EcoSta 2021: Start Registration
View Submission - EcoSta2021
A0563
Title: Sparse common and distinctive covariates logistic regression: Classification method for high-dimensional multiblock data Authors:  Soogeun Park - Tilburg University (Netherlands) [presenting]
Eva Ceulemans - University of Leuven (Belgium)
Katrijn Van Deun - Tilburg University (Netherlands)

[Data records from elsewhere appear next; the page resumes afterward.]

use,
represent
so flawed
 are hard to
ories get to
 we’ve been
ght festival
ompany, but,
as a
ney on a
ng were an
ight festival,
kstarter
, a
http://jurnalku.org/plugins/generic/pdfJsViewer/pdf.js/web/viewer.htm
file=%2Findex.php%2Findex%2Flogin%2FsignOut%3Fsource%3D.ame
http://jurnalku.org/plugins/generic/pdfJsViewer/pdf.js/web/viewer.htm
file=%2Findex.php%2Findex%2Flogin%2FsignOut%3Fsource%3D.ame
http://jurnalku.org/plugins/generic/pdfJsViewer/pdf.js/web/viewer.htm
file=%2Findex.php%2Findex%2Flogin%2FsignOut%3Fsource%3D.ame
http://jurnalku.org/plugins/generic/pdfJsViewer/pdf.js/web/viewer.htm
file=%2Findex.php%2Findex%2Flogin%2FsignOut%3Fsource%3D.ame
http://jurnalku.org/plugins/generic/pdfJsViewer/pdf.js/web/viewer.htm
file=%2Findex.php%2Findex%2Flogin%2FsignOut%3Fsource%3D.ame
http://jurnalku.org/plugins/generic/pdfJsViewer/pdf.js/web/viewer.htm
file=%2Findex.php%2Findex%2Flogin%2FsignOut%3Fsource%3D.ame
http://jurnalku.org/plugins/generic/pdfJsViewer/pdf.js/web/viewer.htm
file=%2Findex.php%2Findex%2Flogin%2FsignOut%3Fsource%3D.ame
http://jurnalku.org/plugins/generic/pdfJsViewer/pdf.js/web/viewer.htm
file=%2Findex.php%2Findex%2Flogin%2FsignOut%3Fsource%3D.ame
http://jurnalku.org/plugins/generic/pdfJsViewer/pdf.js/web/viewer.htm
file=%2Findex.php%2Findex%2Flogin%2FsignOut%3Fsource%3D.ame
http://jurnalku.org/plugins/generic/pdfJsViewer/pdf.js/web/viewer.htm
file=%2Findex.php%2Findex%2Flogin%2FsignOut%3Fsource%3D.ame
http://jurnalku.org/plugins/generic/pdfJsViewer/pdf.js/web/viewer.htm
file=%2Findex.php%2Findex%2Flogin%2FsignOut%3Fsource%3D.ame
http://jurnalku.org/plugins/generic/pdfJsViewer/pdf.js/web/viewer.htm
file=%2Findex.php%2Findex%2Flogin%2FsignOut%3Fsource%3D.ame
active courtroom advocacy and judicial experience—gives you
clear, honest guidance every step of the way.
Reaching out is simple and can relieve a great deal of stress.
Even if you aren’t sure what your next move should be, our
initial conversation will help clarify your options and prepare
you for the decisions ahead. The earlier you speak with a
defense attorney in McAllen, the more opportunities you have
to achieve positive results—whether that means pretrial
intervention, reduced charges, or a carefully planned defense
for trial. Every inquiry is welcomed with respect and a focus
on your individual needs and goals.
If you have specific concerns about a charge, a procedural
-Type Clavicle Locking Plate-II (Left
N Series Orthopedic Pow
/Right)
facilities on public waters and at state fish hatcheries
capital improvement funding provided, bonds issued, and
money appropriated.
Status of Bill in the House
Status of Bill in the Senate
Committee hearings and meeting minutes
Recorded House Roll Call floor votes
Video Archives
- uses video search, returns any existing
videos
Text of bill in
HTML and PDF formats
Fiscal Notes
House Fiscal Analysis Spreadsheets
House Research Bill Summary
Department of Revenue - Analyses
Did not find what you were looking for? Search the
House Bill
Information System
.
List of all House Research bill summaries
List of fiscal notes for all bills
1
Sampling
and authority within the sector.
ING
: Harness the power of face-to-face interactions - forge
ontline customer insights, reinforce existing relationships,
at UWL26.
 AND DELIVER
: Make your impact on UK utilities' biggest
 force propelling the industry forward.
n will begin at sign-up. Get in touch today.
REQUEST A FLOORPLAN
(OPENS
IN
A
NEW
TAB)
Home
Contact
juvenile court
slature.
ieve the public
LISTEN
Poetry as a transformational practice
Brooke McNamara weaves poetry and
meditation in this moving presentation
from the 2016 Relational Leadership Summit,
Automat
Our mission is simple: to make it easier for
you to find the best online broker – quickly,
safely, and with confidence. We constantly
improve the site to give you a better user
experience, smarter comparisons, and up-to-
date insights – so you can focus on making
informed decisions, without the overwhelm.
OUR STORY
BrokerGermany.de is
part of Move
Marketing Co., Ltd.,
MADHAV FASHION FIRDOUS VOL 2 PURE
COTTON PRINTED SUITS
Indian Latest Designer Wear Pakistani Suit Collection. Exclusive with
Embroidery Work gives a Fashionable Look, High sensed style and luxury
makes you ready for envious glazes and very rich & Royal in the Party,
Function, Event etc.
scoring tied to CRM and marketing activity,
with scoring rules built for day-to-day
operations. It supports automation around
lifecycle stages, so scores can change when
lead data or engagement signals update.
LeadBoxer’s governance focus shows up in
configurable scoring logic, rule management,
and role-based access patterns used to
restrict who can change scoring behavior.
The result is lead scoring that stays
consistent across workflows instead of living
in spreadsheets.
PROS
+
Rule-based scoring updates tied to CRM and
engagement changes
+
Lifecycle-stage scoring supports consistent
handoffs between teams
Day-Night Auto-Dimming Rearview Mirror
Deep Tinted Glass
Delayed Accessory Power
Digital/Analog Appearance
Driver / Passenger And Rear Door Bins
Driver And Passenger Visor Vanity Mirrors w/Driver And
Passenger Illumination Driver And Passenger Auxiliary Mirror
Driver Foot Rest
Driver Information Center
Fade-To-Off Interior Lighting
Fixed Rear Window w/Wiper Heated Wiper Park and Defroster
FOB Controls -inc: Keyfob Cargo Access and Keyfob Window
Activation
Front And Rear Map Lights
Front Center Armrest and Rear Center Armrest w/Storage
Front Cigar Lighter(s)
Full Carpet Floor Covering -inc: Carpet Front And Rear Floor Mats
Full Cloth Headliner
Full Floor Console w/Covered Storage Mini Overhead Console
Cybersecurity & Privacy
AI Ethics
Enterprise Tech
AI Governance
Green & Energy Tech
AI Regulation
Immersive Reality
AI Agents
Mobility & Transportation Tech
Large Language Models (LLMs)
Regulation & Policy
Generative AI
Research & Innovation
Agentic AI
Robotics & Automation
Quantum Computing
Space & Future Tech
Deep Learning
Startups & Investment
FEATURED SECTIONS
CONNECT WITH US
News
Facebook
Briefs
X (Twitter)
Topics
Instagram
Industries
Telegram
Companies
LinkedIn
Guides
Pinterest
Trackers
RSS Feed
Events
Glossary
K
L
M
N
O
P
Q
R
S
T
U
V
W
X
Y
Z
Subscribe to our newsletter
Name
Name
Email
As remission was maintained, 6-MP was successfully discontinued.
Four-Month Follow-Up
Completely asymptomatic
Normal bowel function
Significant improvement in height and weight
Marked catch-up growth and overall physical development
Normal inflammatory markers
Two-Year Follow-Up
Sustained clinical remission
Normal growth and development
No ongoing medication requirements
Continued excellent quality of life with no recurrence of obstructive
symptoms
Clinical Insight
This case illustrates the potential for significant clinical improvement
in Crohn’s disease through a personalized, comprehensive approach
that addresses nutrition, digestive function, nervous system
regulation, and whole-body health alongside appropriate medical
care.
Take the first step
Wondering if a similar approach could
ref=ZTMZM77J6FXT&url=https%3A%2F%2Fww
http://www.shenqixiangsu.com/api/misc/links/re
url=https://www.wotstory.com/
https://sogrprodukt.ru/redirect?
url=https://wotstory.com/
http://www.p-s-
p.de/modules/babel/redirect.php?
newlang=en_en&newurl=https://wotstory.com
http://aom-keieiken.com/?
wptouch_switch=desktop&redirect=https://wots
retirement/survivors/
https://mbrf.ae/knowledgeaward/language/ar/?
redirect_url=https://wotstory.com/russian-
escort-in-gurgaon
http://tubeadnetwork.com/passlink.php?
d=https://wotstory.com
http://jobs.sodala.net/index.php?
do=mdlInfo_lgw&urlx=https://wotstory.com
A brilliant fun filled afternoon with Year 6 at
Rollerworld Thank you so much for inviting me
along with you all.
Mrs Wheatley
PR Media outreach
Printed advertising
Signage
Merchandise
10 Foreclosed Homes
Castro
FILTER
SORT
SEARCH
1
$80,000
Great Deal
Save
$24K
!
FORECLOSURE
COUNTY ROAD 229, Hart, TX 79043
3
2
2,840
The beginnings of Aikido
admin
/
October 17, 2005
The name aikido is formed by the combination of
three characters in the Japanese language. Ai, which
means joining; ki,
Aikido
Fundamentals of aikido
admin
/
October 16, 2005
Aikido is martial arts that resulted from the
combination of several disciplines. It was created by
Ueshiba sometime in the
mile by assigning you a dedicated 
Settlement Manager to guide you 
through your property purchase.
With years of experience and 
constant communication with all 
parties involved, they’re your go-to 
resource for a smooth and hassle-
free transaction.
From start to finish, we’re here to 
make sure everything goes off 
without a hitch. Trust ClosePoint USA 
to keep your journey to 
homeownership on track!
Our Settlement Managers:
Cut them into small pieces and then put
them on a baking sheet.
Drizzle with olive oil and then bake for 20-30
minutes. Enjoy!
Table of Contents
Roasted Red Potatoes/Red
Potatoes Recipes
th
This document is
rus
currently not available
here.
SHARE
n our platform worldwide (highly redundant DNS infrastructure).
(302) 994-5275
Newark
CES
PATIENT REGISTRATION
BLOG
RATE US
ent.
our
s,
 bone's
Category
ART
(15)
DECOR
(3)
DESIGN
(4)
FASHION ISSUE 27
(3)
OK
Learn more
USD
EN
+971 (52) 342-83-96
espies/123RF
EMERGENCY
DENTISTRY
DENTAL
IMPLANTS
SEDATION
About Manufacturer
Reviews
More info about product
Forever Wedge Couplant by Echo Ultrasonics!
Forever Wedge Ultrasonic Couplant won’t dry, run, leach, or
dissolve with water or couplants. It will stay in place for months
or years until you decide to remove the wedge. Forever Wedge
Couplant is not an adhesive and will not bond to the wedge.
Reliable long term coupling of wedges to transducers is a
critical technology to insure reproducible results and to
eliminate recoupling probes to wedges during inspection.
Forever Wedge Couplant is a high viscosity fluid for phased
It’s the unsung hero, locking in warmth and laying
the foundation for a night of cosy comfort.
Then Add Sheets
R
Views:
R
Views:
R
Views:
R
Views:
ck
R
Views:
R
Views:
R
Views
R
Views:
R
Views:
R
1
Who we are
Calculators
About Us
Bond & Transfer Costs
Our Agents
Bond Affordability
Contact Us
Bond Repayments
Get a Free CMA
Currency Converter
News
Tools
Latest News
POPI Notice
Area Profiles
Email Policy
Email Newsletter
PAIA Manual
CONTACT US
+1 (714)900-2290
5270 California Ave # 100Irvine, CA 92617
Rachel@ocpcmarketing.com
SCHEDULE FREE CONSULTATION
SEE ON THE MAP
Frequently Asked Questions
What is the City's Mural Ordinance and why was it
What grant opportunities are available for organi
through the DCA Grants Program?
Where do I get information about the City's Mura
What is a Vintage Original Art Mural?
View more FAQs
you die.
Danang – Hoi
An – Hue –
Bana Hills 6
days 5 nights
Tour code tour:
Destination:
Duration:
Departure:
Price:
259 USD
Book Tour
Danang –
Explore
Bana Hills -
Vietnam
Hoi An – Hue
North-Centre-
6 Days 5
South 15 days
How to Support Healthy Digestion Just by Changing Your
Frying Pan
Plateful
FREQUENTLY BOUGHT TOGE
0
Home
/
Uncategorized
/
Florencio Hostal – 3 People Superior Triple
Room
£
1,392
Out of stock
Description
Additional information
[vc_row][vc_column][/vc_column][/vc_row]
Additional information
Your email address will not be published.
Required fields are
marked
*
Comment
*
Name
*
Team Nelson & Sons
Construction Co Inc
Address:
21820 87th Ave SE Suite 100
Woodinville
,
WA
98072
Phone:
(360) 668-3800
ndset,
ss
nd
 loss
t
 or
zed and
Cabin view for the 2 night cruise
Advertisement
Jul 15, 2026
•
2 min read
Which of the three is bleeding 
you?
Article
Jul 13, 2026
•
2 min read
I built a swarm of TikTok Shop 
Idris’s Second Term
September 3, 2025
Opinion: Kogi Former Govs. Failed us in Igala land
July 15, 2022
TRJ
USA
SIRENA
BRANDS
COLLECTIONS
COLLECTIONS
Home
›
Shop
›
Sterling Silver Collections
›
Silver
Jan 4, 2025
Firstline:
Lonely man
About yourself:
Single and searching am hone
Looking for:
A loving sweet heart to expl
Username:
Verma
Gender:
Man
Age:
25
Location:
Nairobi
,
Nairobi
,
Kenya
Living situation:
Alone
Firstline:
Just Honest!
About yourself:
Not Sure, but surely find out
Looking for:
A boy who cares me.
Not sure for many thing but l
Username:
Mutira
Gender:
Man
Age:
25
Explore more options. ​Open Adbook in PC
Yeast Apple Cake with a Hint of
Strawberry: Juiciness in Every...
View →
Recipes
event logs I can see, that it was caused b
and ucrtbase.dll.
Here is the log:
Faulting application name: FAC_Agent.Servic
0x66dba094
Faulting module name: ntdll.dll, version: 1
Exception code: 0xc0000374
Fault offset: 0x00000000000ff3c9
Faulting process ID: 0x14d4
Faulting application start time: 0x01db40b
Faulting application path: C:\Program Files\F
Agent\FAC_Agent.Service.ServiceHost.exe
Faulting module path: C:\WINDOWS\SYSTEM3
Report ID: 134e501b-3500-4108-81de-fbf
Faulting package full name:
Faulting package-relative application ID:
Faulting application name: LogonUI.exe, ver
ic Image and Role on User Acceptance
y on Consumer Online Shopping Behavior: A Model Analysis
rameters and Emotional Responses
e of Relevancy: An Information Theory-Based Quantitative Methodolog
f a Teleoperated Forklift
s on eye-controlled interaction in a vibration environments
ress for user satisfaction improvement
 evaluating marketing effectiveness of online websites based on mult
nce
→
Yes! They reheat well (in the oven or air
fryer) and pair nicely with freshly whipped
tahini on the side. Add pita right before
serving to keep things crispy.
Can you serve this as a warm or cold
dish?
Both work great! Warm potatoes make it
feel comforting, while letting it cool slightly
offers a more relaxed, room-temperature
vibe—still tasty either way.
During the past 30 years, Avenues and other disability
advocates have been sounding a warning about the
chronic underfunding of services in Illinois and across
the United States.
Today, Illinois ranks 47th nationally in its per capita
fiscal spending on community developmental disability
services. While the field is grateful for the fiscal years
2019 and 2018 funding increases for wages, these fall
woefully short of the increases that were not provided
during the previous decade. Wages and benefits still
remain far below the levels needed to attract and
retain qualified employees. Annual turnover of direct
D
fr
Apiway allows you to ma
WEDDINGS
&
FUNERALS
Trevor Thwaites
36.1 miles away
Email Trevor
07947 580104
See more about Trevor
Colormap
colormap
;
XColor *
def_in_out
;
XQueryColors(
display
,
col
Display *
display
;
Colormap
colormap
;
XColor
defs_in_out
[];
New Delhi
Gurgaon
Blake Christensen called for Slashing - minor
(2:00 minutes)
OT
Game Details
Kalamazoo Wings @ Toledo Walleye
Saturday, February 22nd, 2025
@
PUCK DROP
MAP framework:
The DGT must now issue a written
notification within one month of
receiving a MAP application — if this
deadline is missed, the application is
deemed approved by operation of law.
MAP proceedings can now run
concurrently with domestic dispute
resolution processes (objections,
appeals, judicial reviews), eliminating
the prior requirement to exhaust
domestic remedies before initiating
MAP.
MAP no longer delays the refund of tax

Abstract: Datasets comprised of large sets of variables from multiple sources concerning the same observation units are becoming more widespread today. Constructing a classification model in the context of such high-dimensional and multi-block datasets involves a multitude of challenges: variable selection, classification of the response variable and identification of processes at play underneath the predictors. These processes are of particular interest in the setting of multi-block data because they can either be associated individually with single data blocks or jointly with multiple blocks. Many methods have addressed the classification problem in high-dimensionality for a single block of data. However, the additional challenge of capturing and distinguishing distinctive and joint processes from multi-block data has not received sufficient attention. To this end, we propose Sparse Common and Distinctive Covariates Logistic Regression (SCD-Cov-logR). The method extends principal covariates regression to multi-block settings and combines with generalized linear modeling framework to allow classification of a categorical response while revealing predictive processes that involve single or multiple data blocks. In a simulation study, SCD-Cov-logR resulted in outperformance compared to related methods commonly used in behavioural sciences.